Do this: Copy the material below word for word, starting at the line that contains "Given the image: Where" and ending at the end of the material.
BEGIN Dataset excerpts
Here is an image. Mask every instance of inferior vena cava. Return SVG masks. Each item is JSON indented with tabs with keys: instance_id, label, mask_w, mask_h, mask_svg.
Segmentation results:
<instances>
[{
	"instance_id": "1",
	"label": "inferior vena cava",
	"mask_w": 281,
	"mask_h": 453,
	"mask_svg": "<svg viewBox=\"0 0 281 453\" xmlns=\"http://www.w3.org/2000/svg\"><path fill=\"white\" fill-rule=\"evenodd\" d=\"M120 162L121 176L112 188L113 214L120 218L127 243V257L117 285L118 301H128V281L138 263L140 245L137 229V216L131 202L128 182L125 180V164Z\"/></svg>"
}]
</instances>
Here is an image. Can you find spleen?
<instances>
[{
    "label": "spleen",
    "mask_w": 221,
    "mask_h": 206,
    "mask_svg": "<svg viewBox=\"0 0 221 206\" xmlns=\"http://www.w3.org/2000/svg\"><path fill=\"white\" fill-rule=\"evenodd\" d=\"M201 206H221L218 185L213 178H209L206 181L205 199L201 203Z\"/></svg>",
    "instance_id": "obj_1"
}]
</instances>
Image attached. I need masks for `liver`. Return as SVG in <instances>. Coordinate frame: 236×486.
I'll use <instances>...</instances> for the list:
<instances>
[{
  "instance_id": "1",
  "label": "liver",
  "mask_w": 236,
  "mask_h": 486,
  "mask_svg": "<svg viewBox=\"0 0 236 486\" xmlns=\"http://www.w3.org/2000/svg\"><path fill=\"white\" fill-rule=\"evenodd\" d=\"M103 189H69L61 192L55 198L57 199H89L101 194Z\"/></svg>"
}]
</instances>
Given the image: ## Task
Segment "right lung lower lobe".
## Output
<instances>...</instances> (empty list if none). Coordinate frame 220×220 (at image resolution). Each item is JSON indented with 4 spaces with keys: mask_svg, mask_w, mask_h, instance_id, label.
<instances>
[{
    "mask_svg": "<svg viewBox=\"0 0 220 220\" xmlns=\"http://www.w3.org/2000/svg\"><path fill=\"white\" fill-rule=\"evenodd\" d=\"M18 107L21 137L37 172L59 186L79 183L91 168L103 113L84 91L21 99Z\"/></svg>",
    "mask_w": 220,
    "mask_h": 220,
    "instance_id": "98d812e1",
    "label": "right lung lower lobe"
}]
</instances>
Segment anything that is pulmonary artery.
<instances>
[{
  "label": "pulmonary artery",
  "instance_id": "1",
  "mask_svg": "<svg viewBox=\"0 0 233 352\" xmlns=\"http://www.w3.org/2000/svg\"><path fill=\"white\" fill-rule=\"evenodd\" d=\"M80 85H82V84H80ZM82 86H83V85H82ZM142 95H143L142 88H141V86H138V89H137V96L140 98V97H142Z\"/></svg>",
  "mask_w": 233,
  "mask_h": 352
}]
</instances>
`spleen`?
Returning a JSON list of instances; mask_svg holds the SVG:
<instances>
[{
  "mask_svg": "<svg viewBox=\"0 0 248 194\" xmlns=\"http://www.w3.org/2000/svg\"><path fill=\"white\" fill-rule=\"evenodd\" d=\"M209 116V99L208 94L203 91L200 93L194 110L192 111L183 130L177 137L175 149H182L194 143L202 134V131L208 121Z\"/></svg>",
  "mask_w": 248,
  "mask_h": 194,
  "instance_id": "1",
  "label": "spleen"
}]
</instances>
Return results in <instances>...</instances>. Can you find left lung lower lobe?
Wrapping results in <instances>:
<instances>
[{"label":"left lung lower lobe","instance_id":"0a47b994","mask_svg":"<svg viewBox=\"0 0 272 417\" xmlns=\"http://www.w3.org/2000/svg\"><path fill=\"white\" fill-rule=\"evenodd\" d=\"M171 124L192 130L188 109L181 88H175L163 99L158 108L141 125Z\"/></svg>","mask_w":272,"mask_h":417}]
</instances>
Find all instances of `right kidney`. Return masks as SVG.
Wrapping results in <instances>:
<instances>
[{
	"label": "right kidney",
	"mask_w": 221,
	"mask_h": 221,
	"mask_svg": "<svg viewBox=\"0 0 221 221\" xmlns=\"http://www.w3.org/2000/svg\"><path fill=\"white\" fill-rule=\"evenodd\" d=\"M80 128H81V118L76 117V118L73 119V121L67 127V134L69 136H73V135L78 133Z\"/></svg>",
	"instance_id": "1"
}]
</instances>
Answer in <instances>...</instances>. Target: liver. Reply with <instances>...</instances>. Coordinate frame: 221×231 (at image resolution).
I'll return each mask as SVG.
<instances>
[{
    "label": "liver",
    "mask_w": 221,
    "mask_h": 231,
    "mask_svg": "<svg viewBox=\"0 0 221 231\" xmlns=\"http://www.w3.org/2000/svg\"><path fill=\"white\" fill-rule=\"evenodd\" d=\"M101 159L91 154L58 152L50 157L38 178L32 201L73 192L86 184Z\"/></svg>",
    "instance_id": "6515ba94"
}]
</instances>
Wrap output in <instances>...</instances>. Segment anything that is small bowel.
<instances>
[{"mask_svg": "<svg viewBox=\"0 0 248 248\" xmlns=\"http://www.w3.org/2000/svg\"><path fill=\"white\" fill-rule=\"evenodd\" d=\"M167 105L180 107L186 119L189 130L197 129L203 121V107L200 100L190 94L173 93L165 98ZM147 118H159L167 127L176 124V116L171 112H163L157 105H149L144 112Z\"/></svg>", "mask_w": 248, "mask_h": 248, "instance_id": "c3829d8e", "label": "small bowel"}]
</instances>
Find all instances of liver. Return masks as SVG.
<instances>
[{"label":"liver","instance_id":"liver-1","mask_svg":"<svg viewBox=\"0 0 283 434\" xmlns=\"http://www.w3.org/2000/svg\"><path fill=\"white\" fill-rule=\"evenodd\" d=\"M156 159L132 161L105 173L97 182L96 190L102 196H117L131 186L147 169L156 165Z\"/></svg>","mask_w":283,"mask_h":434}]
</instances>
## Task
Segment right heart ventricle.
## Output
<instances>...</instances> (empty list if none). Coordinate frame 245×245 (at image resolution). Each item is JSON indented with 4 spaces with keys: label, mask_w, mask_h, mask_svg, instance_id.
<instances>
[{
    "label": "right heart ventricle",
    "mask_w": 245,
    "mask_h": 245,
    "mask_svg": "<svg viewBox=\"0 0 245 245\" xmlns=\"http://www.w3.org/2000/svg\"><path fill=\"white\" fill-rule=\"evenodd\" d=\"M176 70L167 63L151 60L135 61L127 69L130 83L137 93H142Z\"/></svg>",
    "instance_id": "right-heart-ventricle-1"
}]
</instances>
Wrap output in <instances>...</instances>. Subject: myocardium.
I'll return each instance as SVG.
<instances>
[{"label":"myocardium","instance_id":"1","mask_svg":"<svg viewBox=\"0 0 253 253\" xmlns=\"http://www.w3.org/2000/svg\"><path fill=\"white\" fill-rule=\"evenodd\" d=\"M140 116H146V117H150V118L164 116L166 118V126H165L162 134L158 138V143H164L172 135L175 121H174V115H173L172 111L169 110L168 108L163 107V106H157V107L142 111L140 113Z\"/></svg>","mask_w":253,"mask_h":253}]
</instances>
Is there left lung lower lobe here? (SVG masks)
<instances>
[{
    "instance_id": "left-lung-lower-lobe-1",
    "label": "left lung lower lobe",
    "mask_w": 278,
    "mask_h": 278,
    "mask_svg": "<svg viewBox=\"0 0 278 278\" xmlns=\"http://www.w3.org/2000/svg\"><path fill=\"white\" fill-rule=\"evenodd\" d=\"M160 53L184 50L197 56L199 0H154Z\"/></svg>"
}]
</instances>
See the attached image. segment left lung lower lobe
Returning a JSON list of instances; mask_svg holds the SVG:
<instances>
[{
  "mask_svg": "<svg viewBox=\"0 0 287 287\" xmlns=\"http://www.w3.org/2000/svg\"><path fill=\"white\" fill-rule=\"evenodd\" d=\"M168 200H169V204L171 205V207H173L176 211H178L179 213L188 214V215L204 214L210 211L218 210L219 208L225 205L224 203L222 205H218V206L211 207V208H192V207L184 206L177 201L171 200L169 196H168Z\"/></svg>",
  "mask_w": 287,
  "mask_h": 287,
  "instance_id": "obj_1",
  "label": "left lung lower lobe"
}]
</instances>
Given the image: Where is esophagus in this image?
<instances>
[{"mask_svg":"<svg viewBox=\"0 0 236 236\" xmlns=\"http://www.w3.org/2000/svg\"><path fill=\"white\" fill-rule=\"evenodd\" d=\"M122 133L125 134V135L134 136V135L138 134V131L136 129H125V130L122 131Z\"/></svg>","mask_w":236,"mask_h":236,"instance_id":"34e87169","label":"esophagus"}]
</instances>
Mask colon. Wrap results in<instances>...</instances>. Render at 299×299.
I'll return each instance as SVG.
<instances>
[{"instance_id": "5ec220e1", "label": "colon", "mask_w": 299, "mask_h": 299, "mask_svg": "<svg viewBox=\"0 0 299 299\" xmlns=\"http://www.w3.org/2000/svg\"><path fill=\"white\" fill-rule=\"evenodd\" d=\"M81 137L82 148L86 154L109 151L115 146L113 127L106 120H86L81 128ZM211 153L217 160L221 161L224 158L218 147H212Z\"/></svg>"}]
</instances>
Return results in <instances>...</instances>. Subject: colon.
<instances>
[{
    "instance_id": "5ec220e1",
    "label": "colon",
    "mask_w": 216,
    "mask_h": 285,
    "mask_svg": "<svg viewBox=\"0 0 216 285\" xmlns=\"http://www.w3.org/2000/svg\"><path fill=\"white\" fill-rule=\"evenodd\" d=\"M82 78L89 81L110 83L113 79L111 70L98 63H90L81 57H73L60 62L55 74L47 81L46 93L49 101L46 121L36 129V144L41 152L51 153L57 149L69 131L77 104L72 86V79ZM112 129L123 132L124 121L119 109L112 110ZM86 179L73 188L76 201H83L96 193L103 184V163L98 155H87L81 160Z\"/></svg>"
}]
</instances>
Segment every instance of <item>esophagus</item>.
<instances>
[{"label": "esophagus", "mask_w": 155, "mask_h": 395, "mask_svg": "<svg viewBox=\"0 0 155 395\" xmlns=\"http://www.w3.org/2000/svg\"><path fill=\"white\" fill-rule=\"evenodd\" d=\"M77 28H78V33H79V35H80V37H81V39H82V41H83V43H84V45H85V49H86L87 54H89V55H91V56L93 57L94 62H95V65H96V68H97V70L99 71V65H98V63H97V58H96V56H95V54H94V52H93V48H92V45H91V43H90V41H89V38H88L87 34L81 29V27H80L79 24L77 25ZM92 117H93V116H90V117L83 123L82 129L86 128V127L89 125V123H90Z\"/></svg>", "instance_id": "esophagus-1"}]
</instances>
END Dataset excerpts
Output:
Given the image: Where is esophagus in this image?
<instances>
[{"mask_svg":"<svg viewBox=\"0 0 236 236\" xmlns=\"http://www.w3.org/2000/svg\"><path fill=\"white\" fill-rule=\"evenodd\" d=\"M122 133L125 134V135L134 136V135L138 134V131L136 129H125V130L122 131Z\"/></svg>","mask_w":236,"mask_h":236,"instance_id":"34e87169","label":"esophagus"}]
</instances>
Mask colon. Wrap results in<instances>...</instances>. Render at 299×299.
I'll return each instance as SVG.
<instances>
[{"instance_id": "5ec220e1", "label": "colon", "mask_w": 299, "mask_h": 299, "mask_svg": "<svg viewBox=\"0 0 299 299\" xmlns=\"http://www.w3.org/2000/svg\"><path fill=\"white\" fill-rule=\"evenodd\" d=\"M81 137L82 148L86 154L109 151L115 146L113 127L106 120H86L81 128ZM211 153L217 160L221 161L224 158L218 147H212Z\"/></svg>"}]
</instances>
Return results in <instances>...</instances>. Subject: colon.
<instances>
[{
    "instance_id": "5ec220e1",
    "label": "colon",
    "mask_w": 216,
    "mask_h": 285,
    "mask_svg": "<svg viewBox=\"0 0 216 285\" xmlns=\"http://www.w3.org/2000/svg\"><path fill=\"white\" fill-rule=\"evenodd\" d=\"M82 78L89 81L110 83L113 79L111 70L98 63H90L81 57H73L60 62L55 74L47 81L46 93L49 101L46 121L36 129V144L41 152L51 153L57 149L69 131L77 104L72 86V79ZM112 129L123 132L124 121L119 109L112 110ZM86 179L73 188L76 201H83L96 193L103 184V163L98 155H87L81 160Z\"/></svg>"
}]
</instances>
Segment every instance of <item>esophagus</item>.
<instances>
[{"label": "esophagus", "mask_w": 155, "mask_h": 395, "mask_svg": "<svg viewBox=\"0 0 155 395\" xmlns=\"http://www.w3.org/2000/svg\"><path fill=\"white\" fill-rule=\"evenodd\" d=\"M77 28H78V33H79V35H80V37H81V39H82V41H83V43H84V45H85V49H86L87 54H89V55H91V56L93 57L94 62H95V65H96V68H97V70L99 71V65H98V63H97V58H96V56H95V54H94V52H93V48H92V45H91V43H90V41H89V38H88L87 34L81 29V27H80L79 24L77 25ZM92 117H93V116H90V117L83 123L82 129L86 128V127L89 125V123H90Z\"/></svg>", "instance_id": "esophagus-1"}]
</instances>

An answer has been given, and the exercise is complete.